こんなに便利な調理道具なのに、握力の強い男性はともかく女性には使いこなせない。だから家庭でトングを利用する人が少ないのでは。

女性にも負担なく握れ、素材を傷つけることなくしっかりつかめ、スパゲッティが1本でも湯から取り出せるという繊細な作業も可能なトングが欲しい。この欲望がo.e.c.トングの開発の始まりでした。


 

まずは握りの強さ。これはほとんどの場合不必要なほど開くトングのせいではないか。どれくらいの開きなら作業に支障がないかをいろいろな食材とシチュエーションで検証しました。

結果、思うほど大きく開く必要はないという事が判明。それに合わせてバネの力を軽減することができました。

これは万が一トングのストッパーが外れて開いても、道具の入っている引き出しの中でもひどい行儀にはならずにすみます。



 次に食材をつかむ部分の形状。スパゲッティ専用のものはしっかりつかめるように鍬手のようになっているものもありますが、これで

は肉や魚、柔らかいものなどを傷つけてしまい適しません。

さらにはスパゲッティの茹で加減を見るのに湯から1本を取り出すことも想定しました。この繊細な作業を可能にするため先端の合わせ部分にも工夫をしました。

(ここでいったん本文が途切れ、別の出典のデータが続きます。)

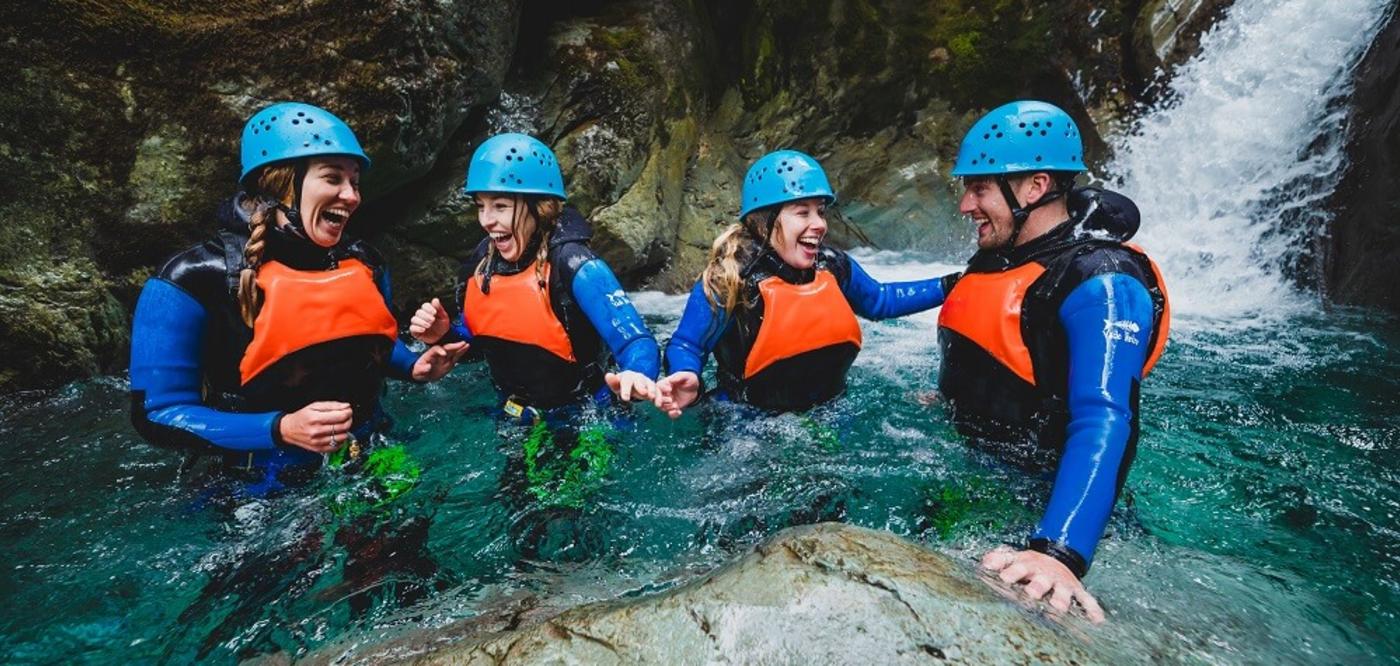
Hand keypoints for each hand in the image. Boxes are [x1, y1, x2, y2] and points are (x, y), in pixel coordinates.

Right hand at [279, 401, 353, 453]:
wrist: (289, 430)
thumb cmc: (302, 417)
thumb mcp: (314, 406)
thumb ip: (332, 405)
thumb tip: (346, 406)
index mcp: (315, 418)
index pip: (340, 416)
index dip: (348, 412)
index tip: (348, 410)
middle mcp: (317, 431)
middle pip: (343, 426)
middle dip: (349, 420)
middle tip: (347, 417)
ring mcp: (318, 442)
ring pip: (342, 437)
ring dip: (345, 430)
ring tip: (340, 425)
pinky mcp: (319, 449)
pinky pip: (337, 446)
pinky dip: (341, 440)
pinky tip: (337, 434)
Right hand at [409, 298, 449, 343]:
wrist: (442, 338)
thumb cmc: (442, 326)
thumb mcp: (444, 317)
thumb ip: (439, 309)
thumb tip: (435, 300)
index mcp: (428, 311)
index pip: (425, 306)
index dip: (429, 308)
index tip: (434, 312)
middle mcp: (421, 316)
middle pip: (419, 312)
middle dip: (426, 316)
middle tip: (432, 320)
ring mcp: (417, 323)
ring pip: (414, 319)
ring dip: (421, 322)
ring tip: (429, 325)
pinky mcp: (415, 331)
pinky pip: (412, 328)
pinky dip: (417, 328)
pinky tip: (423, 329)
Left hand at [412, 341, 468, 381]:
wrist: (422, 374)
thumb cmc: (419, 371)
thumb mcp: (419, 371)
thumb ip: (423, 369)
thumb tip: (428, 367)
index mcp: (430, 354)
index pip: (436, 350)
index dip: (439, 351)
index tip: (444, 353)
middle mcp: (438, 354)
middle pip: (446, 348)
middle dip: (454, 346)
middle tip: (462, 343)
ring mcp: (444, 357)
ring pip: (452, 351)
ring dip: (459, 348)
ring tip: (467, 344)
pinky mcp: (449, 361)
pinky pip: (456, 356)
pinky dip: (461, 352)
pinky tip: (466, 347)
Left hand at [606, 370, 655, 401]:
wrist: (632, 384)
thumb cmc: (623, 386)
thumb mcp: (616, 385)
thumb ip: (613, 382)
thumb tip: (608, 375)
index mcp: (628, 376)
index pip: (626, 381)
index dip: (626, 389)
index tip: (625, 399)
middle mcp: (638, 377)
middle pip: (640, 380)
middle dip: (642, 387)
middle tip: (644, 394)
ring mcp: (647, 381)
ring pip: (651, 384)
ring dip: (652, 391)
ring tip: (652, 398)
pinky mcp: (654, 387)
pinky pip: (658, 390)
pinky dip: (659, 397)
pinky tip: (658, 404)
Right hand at [653, 371, 700, 418]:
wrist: (695, 388)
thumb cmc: (689, 379)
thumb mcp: (686, 376)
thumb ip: (678, 377)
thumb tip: (670, 379)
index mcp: (665, 384)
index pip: (658, 386)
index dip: (662, 389)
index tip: (670, 389)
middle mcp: (664, 393)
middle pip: (657, 398)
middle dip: (662, 400)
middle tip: (670, 400)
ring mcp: (668, 401)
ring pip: (662, 407)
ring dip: (668, 407)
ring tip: (676, 406)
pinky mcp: (673, 408)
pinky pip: (670, 413)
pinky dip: (673, 414)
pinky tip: (679, 412)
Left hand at [980, 547, 1105, 623]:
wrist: (1056, 556)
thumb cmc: (1030, 563)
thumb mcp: (1015, 557)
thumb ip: (1000, 559)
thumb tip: (985, 562)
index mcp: (1029, 565)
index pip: (1018, 568)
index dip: (1012, 573)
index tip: (1004, 578)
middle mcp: (1046, 575)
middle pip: (1041, 581)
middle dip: (1037, 587)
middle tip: (1032, 593)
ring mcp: (1062, 583)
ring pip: (1063, 592)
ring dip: (1061, 600)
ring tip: (1059, 608)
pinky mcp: (1076, 589)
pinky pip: (1086, 599)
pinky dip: (1092, 608)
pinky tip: (1097, 619)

そして盛り付け時にもスパゲッティがちぎれることのないような形状に仕上げました。



 

最後はストッパーの部分です。高価なトングの中には上を向けて握るとストッパーが外れ、下を向けて握るとストッパーがかかる。といった海外製品もありましたが、その仕掛けのせいかトング自体が重く、持っているだけでも負担になってしまいます。せっかく軽快な握りの製品に仕上がったので重くならない、そしてスマートなストッパーという事でこれは弊社の社長が頭をひねってくれました。今までになかった形状で慣れると持った片手でストッパーを外すことができます。もちろんその逆もしかり。




こんなプロセスを経て誕生したトングは調理中の出番の多い調理道具となりました。


最近ちょっと悲しかったこと。

TV番組でo.e.c.フライパンに入った肉をトングで返そうとしたら、先が金属製のトングはNGですとのお達し。

えーーー!!! o.e.c.のフッ素樹脂加工フライパンは金属へら2万回の摩耗テストにも合格したものですよ~

それにこのトング、丁寧な仕上げでフライパンを傷つけることもほとんどありません。もちろん故意にゴリゴリしないでくださいね。

その時はこの説明を控えてo.e.c.のターナーを使う事に。


このターナーの開発秘話はまたの機会に。